Thursday, April 24, 2008

Not Brooke Shields, Not Gwyneth Paltrow

So here's the thing.
I don't exactly have an edited 'Ditz gets it done excerpt ready. Darn the #$%&!!! printer, but I do have two shorts from my new Work In Progress 'Thintentions'
About a young girl with body issues and six perfect sisters who are marrying at an alarming rate.
First excerpt is today and I'll hopefully get the second one up this weekend sometime.
And BTW, have you noticed that Brooke Shields is like the new poster girl for good parenting? she's in no less than three ads in Parents this month. UMM, no offense, but when did celebrities with endless supplies of nannies and income get to tell me how to effectively parent?

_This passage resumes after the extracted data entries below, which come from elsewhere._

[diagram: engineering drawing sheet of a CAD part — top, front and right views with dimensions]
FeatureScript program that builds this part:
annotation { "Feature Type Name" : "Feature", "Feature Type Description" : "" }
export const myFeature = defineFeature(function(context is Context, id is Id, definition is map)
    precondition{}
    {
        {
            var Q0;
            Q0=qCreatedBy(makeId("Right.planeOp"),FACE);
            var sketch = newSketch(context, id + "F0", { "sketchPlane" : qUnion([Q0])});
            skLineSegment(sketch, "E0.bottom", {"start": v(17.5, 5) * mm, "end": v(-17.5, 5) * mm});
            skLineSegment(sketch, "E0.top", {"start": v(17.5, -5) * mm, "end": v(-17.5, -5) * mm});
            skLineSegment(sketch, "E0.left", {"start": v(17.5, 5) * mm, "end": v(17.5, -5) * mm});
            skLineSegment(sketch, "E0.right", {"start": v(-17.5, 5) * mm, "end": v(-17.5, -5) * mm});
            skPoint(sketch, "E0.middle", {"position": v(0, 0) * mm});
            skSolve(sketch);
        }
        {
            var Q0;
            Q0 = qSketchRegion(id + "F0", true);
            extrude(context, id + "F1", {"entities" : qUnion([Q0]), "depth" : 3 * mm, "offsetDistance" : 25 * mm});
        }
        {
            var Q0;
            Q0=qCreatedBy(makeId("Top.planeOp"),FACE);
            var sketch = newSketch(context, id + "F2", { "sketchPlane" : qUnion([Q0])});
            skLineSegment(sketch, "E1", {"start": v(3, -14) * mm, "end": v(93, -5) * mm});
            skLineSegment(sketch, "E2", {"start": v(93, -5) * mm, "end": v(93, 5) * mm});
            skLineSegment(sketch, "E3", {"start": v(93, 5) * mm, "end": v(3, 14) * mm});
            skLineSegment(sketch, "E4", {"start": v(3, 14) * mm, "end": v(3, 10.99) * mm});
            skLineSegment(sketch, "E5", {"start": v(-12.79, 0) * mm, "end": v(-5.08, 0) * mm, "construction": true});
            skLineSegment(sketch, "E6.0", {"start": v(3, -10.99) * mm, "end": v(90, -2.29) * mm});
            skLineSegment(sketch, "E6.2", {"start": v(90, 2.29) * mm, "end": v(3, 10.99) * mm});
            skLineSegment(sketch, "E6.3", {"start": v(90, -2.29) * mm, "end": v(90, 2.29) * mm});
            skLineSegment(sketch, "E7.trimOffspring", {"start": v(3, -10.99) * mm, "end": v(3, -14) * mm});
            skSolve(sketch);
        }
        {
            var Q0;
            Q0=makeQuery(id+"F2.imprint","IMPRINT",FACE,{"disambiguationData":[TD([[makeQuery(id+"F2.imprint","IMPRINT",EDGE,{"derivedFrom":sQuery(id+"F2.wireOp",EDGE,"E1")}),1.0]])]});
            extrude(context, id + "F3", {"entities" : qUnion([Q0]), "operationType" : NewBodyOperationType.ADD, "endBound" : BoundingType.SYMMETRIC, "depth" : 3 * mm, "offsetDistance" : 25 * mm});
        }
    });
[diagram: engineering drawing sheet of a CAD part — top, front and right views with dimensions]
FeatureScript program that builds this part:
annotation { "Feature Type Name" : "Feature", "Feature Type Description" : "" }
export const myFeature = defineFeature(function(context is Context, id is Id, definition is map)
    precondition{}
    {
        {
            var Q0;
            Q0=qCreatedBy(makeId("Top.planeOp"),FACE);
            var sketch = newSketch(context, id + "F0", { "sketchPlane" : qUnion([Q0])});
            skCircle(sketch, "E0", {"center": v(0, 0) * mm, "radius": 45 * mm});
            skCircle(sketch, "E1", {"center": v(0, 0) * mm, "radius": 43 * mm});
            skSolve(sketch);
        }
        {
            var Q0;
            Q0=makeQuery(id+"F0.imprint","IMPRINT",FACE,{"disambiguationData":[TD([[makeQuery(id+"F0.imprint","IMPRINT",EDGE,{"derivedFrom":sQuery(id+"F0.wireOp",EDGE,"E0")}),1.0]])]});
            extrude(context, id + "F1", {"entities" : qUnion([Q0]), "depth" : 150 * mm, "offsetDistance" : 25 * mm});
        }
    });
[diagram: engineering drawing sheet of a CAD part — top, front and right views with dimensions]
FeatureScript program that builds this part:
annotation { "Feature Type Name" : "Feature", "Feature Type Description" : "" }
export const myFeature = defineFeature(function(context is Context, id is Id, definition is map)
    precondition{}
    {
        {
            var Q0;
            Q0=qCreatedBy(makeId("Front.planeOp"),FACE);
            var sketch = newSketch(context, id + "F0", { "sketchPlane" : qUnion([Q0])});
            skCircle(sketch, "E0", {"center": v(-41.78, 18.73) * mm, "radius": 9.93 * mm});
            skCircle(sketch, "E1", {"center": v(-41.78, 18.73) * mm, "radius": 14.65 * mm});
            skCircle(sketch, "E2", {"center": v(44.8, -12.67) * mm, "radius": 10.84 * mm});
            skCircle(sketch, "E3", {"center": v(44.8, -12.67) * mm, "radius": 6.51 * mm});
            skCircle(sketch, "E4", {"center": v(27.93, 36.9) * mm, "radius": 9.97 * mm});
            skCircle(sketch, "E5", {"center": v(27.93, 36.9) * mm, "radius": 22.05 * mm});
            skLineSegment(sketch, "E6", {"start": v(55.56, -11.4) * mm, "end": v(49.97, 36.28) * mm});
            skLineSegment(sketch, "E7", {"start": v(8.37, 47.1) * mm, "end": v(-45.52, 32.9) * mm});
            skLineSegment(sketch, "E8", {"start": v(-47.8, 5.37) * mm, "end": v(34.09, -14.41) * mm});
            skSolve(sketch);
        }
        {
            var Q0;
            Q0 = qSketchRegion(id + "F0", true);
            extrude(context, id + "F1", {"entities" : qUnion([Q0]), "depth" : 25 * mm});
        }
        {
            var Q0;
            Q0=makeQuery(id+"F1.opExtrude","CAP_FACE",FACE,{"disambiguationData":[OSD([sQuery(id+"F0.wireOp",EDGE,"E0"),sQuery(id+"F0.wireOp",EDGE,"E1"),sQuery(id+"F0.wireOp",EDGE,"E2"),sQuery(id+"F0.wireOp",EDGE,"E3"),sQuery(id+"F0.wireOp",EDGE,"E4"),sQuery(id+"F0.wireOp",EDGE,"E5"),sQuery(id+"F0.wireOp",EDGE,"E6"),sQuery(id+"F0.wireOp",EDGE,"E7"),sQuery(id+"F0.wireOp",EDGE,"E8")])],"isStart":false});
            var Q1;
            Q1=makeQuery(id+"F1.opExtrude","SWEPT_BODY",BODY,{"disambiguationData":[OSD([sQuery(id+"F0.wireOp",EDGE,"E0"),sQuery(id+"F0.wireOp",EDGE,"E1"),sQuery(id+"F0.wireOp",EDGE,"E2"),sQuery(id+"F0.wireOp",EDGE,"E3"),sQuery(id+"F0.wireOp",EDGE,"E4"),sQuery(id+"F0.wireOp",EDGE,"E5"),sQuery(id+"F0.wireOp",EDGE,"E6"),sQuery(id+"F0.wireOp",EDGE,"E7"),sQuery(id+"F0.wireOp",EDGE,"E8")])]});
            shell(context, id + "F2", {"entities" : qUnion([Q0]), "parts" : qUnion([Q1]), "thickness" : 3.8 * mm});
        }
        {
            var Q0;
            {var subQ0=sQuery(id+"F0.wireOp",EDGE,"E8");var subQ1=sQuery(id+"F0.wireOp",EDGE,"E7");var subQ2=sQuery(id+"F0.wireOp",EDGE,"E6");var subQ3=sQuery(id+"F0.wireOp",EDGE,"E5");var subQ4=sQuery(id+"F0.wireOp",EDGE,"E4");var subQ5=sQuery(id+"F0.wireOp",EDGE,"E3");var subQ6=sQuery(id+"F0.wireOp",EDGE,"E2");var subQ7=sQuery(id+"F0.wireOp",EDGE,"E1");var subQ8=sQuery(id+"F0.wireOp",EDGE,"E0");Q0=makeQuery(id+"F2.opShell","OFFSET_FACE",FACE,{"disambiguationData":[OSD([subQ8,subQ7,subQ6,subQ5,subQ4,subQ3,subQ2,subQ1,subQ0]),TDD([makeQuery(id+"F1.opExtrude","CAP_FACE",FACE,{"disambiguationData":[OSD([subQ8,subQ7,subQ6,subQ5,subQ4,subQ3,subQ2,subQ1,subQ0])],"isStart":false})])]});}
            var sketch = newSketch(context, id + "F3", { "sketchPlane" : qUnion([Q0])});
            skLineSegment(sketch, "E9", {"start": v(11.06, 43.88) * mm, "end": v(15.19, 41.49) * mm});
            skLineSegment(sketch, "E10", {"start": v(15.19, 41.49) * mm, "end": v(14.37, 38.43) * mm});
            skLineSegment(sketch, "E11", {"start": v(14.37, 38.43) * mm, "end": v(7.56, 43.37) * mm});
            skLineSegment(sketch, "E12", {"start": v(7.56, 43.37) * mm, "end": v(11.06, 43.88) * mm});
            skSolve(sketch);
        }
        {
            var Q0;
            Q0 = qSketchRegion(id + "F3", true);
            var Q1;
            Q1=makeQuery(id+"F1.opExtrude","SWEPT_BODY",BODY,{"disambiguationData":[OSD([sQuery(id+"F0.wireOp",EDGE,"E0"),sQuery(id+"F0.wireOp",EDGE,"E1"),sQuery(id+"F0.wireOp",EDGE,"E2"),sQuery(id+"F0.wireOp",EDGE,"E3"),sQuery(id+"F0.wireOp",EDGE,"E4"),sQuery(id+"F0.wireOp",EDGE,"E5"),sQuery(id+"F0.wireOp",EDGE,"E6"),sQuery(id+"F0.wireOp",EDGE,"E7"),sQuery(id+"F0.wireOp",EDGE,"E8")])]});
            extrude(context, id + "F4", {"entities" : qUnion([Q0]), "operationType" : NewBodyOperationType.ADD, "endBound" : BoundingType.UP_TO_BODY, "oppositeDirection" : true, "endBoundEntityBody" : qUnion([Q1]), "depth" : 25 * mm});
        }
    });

Thintentions excerpt #1 Enjoy! and Share!


I have six sisters.
That’s right, six. I am one of seven girls. Eventually, my parents gave up on trying to have a boy and started marrying their daughters off. I have been a bridesmaid and/or maid of honor in three weddings. The fourth is all set to go in two months and while I try to be happy for my sisters and I am, happy, but sometimes I feel like the most unmarriable girl on the planet. My sisters are graceful gazelles, and I am a galumphing walrus. They’ve all floated through life dancing, cheerleading, singing like an angel, or other equally feminine pursuits. While I, on the other hand, am a proud trumpet player and crackerjack chess player, and have never ever in my whole life worn a tutu. Nor do I have any sort of perverse desire to do so now that my days of possible cute ballerina are over.
In every photo of my painful and restless childhood, I am squeezed in a corner of the picture, looking miserable and well, fat. Not that I was, or am, really, truly fat. I’m just not as thin as Missy, Chrissy, Candy, Penelope, Sandra or Constance. They are thin as whips and tall as the father who checked out mentally, economically and socially when Missy, the youngest, turned two. I topped out at five three and hover in the young double digits, which makes me look like the ball to my sisters’ bats.
It only got worse after high school. I stopped being athletic in any way. No more softball picnics, no more marching band camps, bring on the freshman fifteen for me and for my rail thin sister Penelope who was born a mere eleven months after me, and by default became my roommate. Penny was content to listen to pan flute music and do Pilates while I scared our mothers’ homemade care packages and lay in bed moaning about Luke. The boy who got away. Isn’t there always a boy who got away? I try to make myself feel better about Luke by telling myself that he really is a boy and not a man, and even though I deluded myself about our relationship, it was nonetheless devastating when I walked into his dorm with a bag of cool Ranch Doritos and a six-pack, hollering about the futurama marathon, only to see him with his face buried in the crotch of Tami or Toni something or other. I really thought I could wear Luke down. He totally got me, and I got him, or so I thought. We had started out studying together, one of the mindless freshman classes that you’re forced to take to assimilate to college life. He was cute in a messy not-quite-grown-up-yet sort of way and I loved that. He seemed not averse to my relative short and chubbiness, and so we forged a friendship built on comfort and overt desire on my part. Looking back it may have been free adoration, beer and chips on his part. But we pressed forward, and even when our class ended, we continued to hang out, that is until I caught the up close and personal fellatio show in his dorm, then I ran back to my dorm, where Penny patted my back and tried not to say I told you so. Just a thought.